Another running trail I love is the classic campus loop. I am not a huge fan of track running, so doing the campus loop is a great way to be able to track your progress in terms of looping from start to stop, but it also is a change of environment. What makes running on the track so frustrating for me is that you continually see the same thing. The campus loop is 2.2 miles with a changing view! Do it one direction, and then change your direction to go the other way if you are looking to try a longer run.

For those of you who are not running gurus, the track has a great grassy area around it that is perfect for personal workouts. Download the NIKE Training Club App for endless exercises that focus on target muscles like abs, legs, butt and arms. FitStar is another great one. Free as well, it acts similarly to a personal trainer coach, adapting its exercise routines to match your physical capability, so the workouts are challenging without being too difficult. MapMyRun is also great for runners to track their runs and also follow other people’s runs.

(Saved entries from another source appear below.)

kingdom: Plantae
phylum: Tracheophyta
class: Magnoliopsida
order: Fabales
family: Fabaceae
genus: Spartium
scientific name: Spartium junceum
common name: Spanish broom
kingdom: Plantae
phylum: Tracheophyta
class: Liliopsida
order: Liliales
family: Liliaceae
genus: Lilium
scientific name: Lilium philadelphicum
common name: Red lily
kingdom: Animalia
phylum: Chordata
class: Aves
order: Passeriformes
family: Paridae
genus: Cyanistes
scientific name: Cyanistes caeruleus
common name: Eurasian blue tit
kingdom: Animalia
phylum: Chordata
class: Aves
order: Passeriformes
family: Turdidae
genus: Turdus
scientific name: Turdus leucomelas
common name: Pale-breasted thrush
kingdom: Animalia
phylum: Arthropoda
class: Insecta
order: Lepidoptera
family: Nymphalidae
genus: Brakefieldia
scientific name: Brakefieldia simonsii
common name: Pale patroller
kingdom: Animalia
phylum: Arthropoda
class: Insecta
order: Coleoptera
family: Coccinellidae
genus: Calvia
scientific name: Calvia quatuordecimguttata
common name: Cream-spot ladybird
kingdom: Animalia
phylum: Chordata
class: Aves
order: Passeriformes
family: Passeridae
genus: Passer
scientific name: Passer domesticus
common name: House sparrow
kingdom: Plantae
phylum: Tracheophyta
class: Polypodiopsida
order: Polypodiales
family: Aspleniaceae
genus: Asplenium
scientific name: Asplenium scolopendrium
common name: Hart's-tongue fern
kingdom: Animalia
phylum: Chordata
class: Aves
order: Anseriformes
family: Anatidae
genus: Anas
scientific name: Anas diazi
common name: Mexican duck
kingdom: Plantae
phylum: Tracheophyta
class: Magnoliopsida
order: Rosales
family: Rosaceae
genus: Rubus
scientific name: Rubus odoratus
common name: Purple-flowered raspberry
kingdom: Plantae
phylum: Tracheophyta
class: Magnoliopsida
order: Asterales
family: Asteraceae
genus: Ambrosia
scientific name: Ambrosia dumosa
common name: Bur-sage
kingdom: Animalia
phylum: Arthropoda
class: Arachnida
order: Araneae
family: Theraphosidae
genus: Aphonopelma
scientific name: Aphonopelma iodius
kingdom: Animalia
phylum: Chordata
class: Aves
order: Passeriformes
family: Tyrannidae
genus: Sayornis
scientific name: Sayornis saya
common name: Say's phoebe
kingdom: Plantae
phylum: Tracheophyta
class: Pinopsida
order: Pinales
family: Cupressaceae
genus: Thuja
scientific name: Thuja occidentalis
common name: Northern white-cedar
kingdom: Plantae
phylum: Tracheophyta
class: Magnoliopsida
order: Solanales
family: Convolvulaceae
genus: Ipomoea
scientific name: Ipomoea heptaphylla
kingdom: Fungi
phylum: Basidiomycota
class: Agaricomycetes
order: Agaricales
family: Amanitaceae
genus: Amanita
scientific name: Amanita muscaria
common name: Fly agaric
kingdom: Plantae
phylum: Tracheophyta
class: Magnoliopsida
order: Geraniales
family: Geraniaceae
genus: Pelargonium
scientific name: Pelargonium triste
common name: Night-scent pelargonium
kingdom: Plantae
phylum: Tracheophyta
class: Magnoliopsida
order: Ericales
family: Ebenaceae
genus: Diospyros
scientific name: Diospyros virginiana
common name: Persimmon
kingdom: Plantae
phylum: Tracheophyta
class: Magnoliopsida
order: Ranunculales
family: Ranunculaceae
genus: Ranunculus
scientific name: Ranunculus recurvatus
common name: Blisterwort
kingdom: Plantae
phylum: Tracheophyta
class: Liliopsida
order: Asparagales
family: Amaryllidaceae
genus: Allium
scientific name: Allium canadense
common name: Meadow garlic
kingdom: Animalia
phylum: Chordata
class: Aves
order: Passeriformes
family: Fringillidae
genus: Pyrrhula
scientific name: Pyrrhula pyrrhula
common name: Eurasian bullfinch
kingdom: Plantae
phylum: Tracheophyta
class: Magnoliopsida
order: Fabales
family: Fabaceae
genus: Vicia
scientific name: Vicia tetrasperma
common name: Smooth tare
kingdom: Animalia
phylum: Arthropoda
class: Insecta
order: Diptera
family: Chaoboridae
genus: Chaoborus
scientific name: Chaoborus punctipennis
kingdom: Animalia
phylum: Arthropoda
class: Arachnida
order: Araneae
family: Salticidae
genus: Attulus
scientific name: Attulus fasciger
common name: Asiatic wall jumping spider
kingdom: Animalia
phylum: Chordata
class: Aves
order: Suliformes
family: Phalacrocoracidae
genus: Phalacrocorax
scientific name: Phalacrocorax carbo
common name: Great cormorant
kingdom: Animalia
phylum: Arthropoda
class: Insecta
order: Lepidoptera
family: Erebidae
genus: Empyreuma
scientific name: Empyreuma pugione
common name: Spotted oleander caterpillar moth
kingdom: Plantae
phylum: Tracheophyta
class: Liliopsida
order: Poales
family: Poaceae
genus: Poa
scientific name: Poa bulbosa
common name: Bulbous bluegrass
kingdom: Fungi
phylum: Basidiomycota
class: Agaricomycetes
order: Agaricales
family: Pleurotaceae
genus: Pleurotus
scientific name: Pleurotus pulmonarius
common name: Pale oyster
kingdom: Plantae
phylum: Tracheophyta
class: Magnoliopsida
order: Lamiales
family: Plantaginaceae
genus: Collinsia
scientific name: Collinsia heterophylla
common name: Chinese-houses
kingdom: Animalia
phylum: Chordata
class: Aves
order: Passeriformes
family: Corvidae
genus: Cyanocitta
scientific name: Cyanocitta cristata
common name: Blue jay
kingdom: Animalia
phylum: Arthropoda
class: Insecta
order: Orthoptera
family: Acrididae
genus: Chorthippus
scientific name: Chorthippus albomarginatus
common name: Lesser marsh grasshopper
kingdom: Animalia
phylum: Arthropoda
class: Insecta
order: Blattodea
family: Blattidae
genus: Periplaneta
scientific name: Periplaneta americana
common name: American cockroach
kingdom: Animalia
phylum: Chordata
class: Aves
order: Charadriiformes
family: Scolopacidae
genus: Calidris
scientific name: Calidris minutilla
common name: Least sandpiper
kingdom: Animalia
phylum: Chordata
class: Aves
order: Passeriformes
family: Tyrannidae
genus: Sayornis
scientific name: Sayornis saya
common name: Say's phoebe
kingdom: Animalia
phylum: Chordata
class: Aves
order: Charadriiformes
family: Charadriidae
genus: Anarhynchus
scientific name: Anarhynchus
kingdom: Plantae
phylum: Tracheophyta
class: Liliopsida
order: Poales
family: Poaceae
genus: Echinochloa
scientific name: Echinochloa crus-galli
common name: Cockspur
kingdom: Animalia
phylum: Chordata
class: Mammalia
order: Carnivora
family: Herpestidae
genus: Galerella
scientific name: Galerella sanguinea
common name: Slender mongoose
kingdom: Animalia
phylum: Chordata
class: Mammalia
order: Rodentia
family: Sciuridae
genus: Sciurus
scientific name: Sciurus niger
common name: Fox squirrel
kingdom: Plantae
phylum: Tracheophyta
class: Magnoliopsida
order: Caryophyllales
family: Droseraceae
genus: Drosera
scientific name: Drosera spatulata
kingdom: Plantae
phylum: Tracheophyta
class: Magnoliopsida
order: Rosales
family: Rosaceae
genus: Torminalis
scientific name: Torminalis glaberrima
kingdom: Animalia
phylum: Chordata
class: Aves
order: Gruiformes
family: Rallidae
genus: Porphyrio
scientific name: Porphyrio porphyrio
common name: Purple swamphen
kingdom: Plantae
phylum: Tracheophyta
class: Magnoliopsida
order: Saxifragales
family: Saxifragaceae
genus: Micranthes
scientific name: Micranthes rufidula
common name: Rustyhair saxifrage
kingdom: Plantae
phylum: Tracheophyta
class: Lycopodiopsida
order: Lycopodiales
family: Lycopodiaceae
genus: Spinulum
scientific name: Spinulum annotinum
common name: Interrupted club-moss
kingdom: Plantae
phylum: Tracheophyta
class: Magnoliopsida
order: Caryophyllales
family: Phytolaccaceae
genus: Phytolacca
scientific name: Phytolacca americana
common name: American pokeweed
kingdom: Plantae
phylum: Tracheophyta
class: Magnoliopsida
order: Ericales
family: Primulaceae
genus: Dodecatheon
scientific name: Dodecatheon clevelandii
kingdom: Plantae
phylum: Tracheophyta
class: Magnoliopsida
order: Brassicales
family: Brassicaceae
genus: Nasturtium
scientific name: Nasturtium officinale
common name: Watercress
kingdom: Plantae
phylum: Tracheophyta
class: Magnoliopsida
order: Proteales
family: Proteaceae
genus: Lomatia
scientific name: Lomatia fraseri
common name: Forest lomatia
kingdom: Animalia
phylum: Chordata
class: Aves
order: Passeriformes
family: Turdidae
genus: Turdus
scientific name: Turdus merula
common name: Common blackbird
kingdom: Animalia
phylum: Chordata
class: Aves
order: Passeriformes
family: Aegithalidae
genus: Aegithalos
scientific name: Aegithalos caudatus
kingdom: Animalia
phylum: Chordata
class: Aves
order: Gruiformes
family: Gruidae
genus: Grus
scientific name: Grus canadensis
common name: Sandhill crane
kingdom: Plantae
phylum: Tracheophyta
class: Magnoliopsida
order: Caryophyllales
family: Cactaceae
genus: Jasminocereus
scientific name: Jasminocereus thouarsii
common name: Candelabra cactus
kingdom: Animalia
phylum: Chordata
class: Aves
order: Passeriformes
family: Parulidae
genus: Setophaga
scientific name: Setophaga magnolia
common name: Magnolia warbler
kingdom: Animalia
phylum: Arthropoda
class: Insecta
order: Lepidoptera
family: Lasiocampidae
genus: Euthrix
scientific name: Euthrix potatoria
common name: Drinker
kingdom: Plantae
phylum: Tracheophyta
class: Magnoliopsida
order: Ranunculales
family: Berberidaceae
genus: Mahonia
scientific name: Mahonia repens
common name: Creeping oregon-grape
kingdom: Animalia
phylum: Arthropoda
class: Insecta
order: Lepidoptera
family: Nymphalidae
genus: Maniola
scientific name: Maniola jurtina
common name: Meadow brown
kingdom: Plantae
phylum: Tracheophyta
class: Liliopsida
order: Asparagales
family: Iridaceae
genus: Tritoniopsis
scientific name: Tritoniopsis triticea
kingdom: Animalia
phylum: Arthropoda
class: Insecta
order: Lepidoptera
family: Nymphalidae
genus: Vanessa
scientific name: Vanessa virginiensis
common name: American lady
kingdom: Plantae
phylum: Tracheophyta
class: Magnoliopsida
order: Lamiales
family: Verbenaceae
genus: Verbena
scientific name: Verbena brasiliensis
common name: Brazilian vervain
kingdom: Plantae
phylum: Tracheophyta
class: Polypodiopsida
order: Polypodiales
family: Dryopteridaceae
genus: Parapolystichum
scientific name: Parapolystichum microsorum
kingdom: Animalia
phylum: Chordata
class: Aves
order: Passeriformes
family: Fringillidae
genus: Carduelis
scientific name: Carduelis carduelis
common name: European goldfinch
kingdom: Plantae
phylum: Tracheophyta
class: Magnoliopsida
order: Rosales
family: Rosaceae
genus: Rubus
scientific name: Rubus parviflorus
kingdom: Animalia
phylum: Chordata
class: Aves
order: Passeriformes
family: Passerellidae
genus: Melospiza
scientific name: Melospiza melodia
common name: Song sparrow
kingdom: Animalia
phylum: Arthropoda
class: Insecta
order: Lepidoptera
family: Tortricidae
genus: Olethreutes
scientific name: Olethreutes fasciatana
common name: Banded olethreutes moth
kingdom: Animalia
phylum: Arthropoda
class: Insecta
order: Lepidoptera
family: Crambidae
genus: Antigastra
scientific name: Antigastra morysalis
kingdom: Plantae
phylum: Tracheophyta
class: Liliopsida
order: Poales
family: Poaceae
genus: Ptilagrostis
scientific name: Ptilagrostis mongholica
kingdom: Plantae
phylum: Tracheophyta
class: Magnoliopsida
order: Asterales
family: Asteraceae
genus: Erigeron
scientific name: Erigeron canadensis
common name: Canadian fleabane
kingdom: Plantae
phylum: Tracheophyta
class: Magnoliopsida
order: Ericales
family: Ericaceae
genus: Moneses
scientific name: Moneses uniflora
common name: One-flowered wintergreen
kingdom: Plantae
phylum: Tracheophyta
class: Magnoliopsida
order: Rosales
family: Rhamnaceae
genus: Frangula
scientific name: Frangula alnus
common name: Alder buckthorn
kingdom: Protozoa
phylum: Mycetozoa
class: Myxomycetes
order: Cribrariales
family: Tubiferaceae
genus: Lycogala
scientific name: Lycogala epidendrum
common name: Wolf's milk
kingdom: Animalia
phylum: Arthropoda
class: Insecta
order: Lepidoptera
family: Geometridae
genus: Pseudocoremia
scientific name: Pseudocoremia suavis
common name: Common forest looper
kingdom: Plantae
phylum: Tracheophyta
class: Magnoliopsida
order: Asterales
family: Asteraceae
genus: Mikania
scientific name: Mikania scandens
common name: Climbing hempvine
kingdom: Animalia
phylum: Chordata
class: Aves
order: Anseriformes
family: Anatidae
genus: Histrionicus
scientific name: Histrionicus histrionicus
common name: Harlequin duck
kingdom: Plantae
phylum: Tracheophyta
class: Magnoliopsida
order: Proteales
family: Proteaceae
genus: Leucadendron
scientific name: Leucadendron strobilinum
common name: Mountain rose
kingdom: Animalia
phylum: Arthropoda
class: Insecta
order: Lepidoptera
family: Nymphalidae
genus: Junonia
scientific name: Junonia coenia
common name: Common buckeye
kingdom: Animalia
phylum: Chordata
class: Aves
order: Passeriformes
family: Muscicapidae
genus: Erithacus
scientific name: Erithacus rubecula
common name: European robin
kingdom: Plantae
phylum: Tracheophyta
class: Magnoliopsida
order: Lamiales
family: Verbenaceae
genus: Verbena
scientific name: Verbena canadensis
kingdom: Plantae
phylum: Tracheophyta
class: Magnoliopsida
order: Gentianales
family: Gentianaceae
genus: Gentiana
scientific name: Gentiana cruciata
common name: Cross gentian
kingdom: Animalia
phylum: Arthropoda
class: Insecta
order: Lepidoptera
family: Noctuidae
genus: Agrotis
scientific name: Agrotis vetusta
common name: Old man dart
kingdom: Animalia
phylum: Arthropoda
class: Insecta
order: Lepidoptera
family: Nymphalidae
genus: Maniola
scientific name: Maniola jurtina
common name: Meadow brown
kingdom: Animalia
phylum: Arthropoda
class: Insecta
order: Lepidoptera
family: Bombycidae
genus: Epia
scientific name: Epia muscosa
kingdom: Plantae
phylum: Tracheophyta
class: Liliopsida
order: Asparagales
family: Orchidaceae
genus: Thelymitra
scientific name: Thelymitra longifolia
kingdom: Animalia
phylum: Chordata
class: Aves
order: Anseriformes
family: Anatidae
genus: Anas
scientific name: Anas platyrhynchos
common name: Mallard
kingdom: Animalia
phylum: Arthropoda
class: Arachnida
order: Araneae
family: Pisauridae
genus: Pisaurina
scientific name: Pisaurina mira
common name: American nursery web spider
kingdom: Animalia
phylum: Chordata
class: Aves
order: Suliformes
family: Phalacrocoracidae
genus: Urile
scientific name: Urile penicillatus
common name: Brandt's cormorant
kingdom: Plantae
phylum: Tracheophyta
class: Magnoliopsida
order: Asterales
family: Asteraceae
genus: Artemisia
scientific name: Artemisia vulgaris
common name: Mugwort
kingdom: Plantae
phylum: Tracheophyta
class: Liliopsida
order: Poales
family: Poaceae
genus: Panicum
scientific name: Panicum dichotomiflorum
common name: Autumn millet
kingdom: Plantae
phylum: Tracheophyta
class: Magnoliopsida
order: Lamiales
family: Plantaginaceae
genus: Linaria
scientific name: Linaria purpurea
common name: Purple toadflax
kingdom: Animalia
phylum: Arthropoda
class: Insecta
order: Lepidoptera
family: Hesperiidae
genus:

The track also has stairs on the side of it that you can use to run up and down. Make your sprints range from hard to easy by starting with 30 steps slow, medium and then fast. Don’t just run up and down the stairs, but try hopping or switching from one foot to the other. Running up stairs brings even more benefits because the body is constantly being lifted upward with each step; it engages more leg muscles than running and even improves your vertical jump.

In addition to the stairs, the track has some great new bar equipment to work on pull-ups and increase maximum arm strength…also who doesn’t love playing on monkey bars?! Staying fit is easier than ever!